Taxi and Private Hire Vehicle Licensing: Best Practice Guidance
1. This Guidance is issued with the aim of assisting those local authorities in England and Wales that have responsibility for the regulation of the taxi and private hire vehicle (PHV) trades.
2. The Guidance follows the publication in November 2003 by the Office of Fair Trading of a market study of the regulation of taxis and PHVs in the UK. One of the recommendations of that study was that the Department for Transport (DfT) should produce guidance on best practice for the local licensing authorities concerned. The Guidance is issued in fulfilment of that recommendation.
3. However, it will be appreciated that it is for individual licensing authorities to reach their own decisions both on overall policies and on individual licensing matters, in the light of their own views of the relevant considerations.
4. The Department consulted on a draft version of the guidance in the autumn of 2005. We are grateful for all the views expressed on that draft. A summary of the consultation responses and our reaction to them is available on the DfT web-site. Some respondents to the consultation draft felt that the document should be made more prescriptive whilst others felt that the draft struck the right balance in this respect. Taxi and private hire vehicle legislation makes it clear that it is primarily for local licensing authorities to make decisions on the matters covered in this guidance. Furthermore, it is right that local circumstances and requirements are taken into account in making these decisions in each licensing area. So we have in general resisted the calls for the guidance to be more prescriptive. The key purpose of the guidance remains, as proposed in the draft version, to assist local decision-making by setting out the main considerations authorities might wish to take into account in reaching the right balance between costs and benefits in determining the licensing policies for their area.
5. Taxis (more formally known as hackney carriages) and PHVs (or minicabs as some of them are known) play an important part in local transport. In 2003 some 650 million journeys were made by taxi and PHV in Great Britain, and households spent around £3 billion on taxi and PHV journeys; spending by businesses and foreign visitors was a substantial extra figure. Taxis and PHVs are used by all social groups; low-income young women (amongst whom car ownership is low) are one of the largest groups of users.
6. Taxis and PHVs are also increasingly used in innovative ways - for example as taxi-buses - to provide innovative local transport services (see paras 63-66).
7. The aim of local authority licensing of the taxi and PHV trades is to protect the public. Local licensing authorities will also be aware that the public should have reasonable access to taxi and PHV services, because of the part they play in local transport provision. Licensing requirements which are unduly stringent will tend unreasonably to restrict the supply of taxi and PHV services, by putting up the cost of operation or otherwise restricting entry to the trade.
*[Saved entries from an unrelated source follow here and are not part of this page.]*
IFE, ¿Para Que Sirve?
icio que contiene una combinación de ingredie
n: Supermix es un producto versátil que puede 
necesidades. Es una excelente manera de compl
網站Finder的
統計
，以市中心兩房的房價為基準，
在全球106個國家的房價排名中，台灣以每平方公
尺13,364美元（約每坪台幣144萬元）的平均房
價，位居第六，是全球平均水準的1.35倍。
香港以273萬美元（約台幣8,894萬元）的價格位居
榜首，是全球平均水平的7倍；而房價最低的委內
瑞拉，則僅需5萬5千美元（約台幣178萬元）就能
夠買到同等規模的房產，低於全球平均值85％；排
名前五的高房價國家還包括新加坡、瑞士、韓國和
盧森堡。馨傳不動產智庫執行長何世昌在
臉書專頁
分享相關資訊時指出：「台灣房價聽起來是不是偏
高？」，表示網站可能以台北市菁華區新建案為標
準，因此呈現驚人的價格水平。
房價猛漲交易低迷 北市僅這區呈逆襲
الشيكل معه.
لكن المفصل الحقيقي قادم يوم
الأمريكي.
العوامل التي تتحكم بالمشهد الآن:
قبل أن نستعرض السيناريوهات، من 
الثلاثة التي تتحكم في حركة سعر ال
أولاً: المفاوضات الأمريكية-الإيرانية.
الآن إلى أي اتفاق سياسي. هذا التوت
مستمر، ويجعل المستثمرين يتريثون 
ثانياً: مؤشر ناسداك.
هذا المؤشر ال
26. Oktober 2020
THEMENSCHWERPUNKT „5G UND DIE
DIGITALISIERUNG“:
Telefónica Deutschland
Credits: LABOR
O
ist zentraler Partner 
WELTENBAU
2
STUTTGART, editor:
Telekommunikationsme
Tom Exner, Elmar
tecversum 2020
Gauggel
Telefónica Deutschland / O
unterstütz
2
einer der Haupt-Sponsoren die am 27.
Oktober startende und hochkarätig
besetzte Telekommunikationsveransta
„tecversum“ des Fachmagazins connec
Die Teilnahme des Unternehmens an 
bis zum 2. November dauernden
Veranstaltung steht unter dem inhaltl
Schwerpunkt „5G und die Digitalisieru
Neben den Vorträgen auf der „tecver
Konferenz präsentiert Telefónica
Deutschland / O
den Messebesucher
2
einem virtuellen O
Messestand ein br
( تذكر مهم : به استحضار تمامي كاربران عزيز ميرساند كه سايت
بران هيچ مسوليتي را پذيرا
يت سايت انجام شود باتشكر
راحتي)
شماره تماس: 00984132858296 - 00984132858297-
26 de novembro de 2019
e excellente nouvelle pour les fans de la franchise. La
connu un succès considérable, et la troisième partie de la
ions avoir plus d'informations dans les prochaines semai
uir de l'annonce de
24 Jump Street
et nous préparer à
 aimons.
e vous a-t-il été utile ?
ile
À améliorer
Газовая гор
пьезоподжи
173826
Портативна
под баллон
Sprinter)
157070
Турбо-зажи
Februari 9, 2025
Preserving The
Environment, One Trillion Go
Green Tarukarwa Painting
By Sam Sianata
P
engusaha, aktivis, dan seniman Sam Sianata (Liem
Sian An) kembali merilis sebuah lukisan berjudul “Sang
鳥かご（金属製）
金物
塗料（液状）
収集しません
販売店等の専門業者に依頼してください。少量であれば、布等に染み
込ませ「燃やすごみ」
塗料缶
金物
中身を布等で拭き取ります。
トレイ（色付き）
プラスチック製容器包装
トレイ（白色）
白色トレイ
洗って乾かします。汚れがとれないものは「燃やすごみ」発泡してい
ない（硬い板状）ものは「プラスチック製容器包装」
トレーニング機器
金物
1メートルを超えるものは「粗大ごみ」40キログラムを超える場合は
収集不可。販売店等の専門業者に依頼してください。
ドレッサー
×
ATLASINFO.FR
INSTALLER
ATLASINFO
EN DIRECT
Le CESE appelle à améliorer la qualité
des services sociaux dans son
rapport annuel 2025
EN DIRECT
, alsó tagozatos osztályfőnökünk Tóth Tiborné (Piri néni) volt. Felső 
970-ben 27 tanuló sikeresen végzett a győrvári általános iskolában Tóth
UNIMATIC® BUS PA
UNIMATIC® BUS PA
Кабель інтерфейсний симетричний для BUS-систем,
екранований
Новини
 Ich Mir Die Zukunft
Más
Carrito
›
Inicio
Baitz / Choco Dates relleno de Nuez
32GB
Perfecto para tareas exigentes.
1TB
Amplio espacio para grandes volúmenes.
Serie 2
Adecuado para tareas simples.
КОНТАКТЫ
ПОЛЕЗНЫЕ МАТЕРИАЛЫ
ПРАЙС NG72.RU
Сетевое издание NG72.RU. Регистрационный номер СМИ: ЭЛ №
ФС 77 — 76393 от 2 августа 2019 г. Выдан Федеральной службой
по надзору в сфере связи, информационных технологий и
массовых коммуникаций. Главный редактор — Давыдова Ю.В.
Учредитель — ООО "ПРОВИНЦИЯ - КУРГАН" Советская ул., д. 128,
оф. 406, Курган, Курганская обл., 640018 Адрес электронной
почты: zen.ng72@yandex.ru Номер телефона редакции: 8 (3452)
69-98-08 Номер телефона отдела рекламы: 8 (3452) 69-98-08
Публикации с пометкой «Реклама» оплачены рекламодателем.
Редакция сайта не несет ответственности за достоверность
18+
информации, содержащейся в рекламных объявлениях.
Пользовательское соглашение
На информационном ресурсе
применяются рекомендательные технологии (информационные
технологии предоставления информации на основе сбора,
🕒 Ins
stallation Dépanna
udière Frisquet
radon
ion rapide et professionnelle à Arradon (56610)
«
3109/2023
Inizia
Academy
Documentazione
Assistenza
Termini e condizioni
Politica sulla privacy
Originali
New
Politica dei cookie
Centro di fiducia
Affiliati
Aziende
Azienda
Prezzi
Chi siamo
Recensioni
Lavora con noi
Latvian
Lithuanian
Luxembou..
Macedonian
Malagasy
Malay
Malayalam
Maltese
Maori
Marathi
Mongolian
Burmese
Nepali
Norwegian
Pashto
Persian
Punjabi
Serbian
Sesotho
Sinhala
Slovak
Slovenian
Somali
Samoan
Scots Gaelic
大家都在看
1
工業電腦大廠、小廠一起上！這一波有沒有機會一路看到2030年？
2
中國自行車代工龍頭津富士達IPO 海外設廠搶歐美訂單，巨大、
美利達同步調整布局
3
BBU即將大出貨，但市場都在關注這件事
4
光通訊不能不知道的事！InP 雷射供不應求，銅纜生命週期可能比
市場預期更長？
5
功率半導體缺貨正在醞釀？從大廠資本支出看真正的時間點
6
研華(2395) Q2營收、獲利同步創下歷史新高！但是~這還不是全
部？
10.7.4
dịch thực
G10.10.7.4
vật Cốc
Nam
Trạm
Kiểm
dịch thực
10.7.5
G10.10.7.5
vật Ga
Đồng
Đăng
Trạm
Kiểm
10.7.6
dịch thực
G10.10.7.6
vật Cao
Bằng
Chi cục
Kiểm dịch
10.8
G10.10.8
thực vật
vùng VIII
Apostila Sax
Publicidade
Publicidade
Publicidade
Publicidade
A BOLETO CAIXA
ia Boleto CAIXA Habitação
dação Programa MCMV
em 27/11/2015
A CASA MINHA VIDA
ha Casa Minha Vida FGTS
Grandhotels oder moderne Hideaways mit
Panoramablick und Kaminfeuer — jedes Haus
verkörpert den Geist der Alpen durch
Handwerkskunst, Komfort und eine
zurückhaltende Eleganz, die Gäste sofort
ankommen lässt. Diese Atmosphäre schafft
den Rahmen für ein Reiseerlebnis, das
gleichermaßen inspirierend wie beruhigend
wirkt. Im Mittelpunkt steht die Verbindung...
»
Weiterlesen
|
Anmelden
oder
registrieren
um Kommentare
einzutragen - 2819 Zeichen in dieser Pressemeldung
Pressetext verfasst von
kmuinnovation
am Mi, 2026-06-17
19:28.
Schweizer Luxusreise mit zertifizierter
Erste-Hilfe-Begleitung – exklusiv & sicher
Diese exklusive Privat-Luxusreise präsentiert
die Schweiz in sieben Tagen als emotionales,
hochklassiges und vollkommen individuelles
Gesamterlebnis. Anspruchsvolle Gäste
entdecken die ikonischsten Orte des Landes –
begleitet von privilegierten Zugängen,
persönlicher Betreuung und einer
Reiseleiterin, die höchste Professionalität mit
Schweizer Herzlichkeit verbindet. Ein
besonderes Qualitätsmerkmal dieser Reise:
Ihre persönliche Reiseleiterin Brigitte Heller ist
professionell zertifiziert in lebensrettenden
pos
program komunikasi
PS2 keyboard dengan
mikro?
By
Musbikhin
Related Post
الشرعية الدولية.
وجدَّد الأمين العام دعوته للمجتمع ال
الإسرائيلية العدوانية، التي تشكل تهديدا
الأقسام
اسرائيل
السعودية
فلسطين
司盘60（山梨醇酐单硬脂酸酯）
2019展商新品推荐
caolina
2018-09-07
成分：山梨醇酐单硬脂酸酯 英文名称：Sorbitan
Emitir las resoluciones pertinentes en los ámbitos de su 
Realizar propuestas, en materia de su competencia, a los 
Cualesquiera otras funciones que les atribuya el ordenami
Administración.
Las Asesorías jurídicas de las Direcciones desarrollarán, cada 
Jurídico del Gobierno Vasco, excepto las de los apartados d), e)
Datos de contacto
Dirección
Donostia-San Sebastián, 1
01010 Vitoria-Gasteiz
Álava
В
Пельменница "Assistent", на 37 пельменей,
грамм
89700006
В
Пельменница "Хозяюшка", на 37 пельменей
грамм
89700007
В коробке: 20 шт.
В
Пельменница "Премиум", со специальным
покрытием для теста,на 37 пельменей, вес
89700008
Local licensing authorities should recognise that too restrictive an approach can work against the public interest - and can, indeed, have safety implications.
8. For example, it is clearly important that somebody using a taxi or PHV to go home alone late at night should be confident that the driver does not have a criminal record for assault and that the vehicle is safe. But on the other hand, if the supply of taxis or PHVs has been unduly constrained by onerous licensing conditions, then that person's safety might be put at risk by having to wait on late-night streets for a taxi or PHV to arrive; he or she might even be tempted to enter an unlicensed vehicle with an unlicensed driver illegally plying for hire.
9. Local licensing authorities will, therefore, want to be sure that each of their various licensing requirements is in proportion to the risk it aims to address; or, to put it another way, whether the cost of a requirement in terms of its effect on the availability of transport to the public is at least matched by the benefit to the public, for example through increased safety. This is not to propose that a detailed, quantitative, cost-benefit assessment should be made in each case; but it is to urge local licensing authorities to look carefully at the costs - financial or otherwise - imposed by each of their licensing policies. It is suggested they should ask themselves whether those costs are really commensurate with the benefits a policy is meant to achieve.